Pay Your Kids Today

Understand the pros and cons of giving part of your estate to your kids sooner, rather than later.


Some parents like the idea of giving a gift of money to their children during their lifetime – to allow them to have cash when they really need it, whether to pay for a wedding, fund their education, or purchase a home. If you go this route, make sure you are comfortable with the amount you are giving, and know that once you make the gift, you could lose control over those funds.

There are no restrictions on the amount of money you can give to your children while you are alive, although you should ensure that your children are mature enough to manage the gift properly. If the gift is being made from a bank account, instead of from the sale of investments or other assets, then no tax will be paid on the money because Canada has no gift tax. If you need to sell assets to make the gift, then capital gains tax may be applicable.
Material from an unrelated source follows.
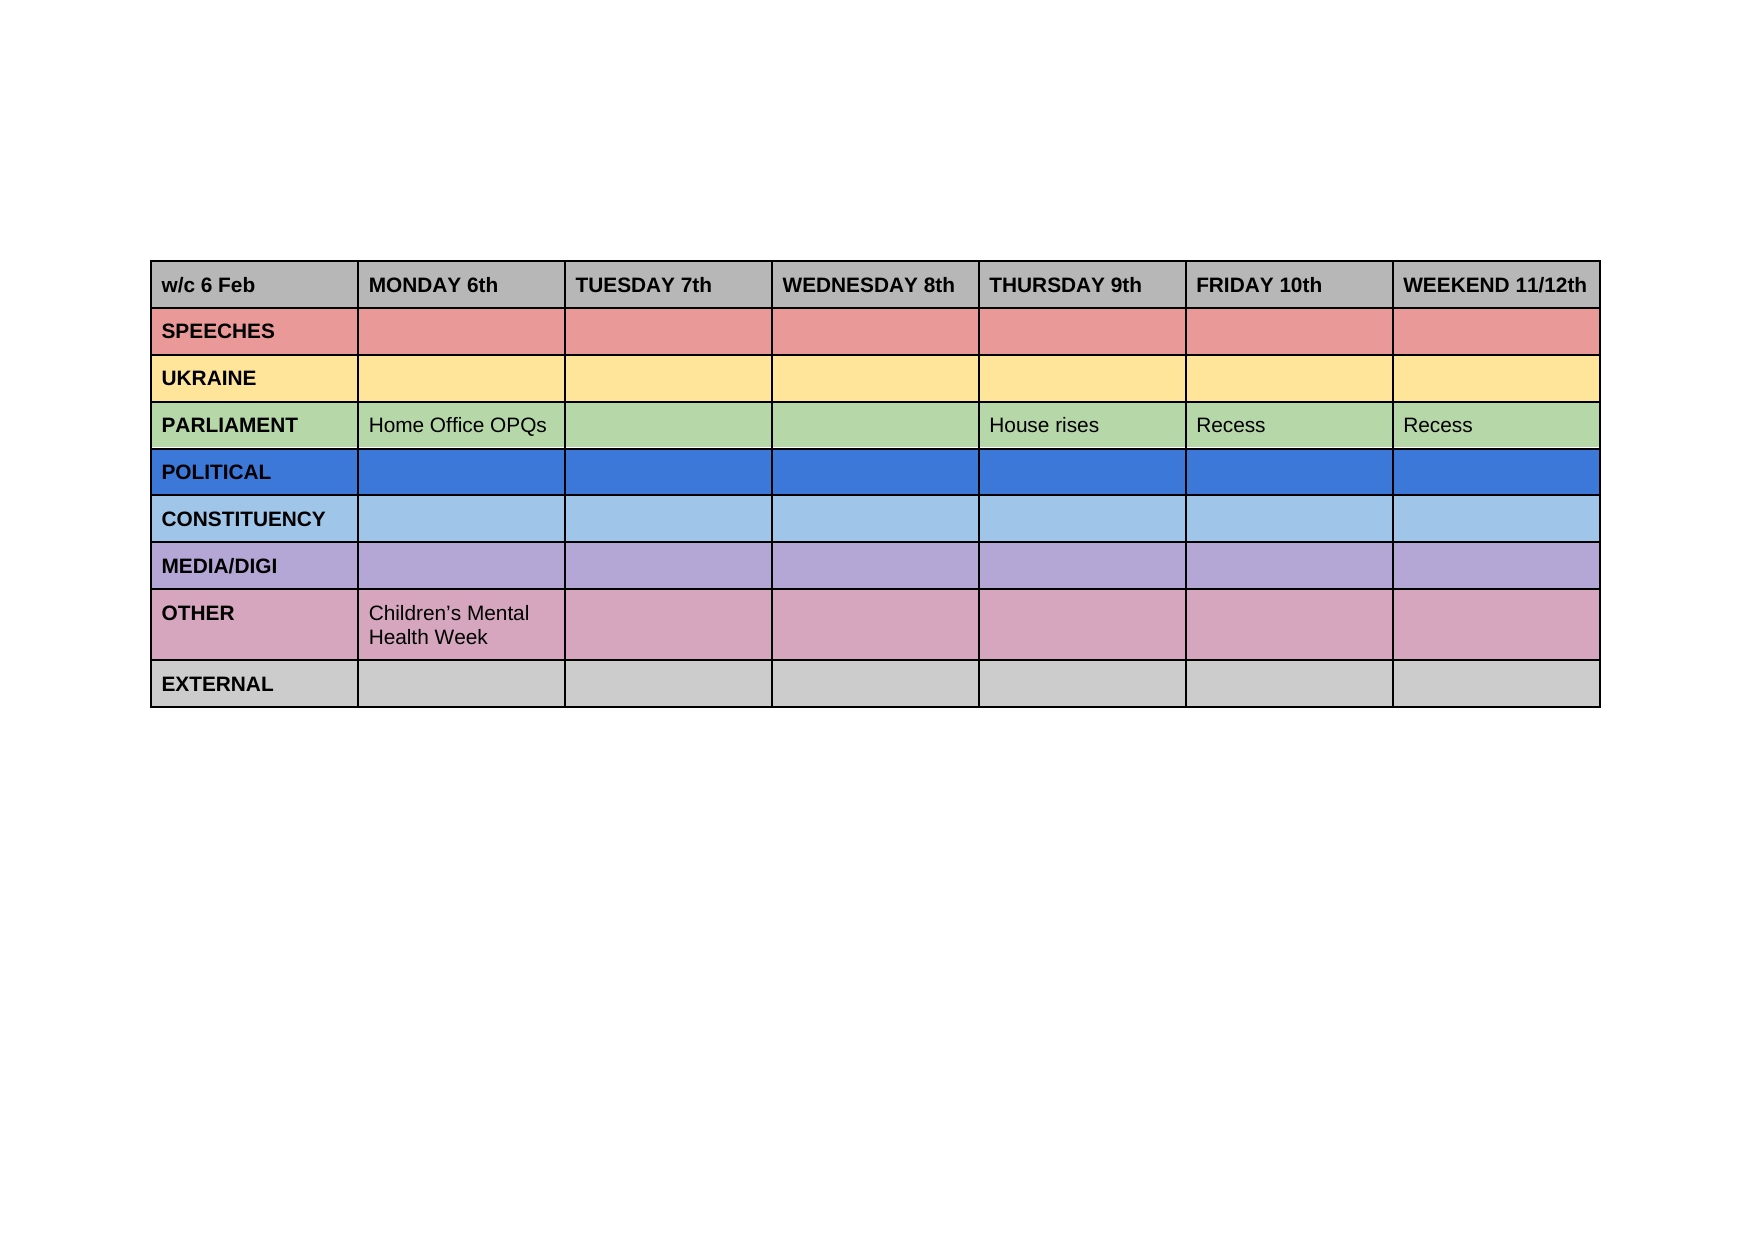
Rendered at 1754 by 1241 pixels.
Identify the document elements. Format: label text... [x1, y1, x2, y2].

Although the rules across Canada vary, in most jurisdictions inheritances and gifts may be exempt from a division of family property if the assets have been kept separate...

When you gift cash to your children, you will be around to see them enjoy it. And, assuming they’re adults, if they invest the money and are in a lower tax bracket than you are, the investable income will be taxed at a lower rate in their hands.

You need to be aware that if your child uses the money to buy a jointly held asset with a spouse and they later separate, those assets would likely be shareable in a division of assets. You may consider protecting the gift so that it doesn’t become shareable: you could structure the transaction as a loan through either a promissory note or loan agreement. Your child may not be expected to make payments against the loan during your lifetime, but the amount of the loan can be later offset against the amount they will inherit.

If you’re giving money to some children and not others – and you ultimately want your estate divided equally to maintain sibling harmony – then ensure that what you give now is documented in your will. It should reflect that the children who are not receiving a gift now will receive the same amount from your estate later, and that the estate will then be equally divided once that amount is paid.

The information in this article is relevant for Canadian provinces and territories other than Quebec. You should always confer with an experienced family lawyer in your jurisdiction to understand the rules that apply to your specific situation.

Protecting your child’s inheritance from divorce

Will the inheritance or gift you leave to your child be subject to a family property claim if the child later separates or divorces?

Although the rules across Canada vary, in most jurisdictions inheritances and gifts may be exempt from a division of family property if the assets have been kept separate. The asset will usually become shareable with their former spouse if it is used to:

  • Purchase family assets, such as a home, cottage or vehicle
  • Pay down debt related to family assets
  • Make investments in joint names.

The best way to protect an inheritance or gift is for the child to invest it in his or her name alone and not add their spouse as a joint owner.

You can also include a clause in your will that attempts to protect your child’s inheritance by indicating that it is meant to benefit the child only, including any income and growth, and is not meant to be shareable. These types of clauses are not effective in every jurisdiction, but depending upon where your child lives at the time of separation, may be helpful in certain cases.

Of course, because laws are different across the country, and because they are always subject to change, the best way to protect specific assets is for the spouses to enter into a form of domestic contract – either a prenuptial agreement if they are not yet married, or a marriage contract if they already are.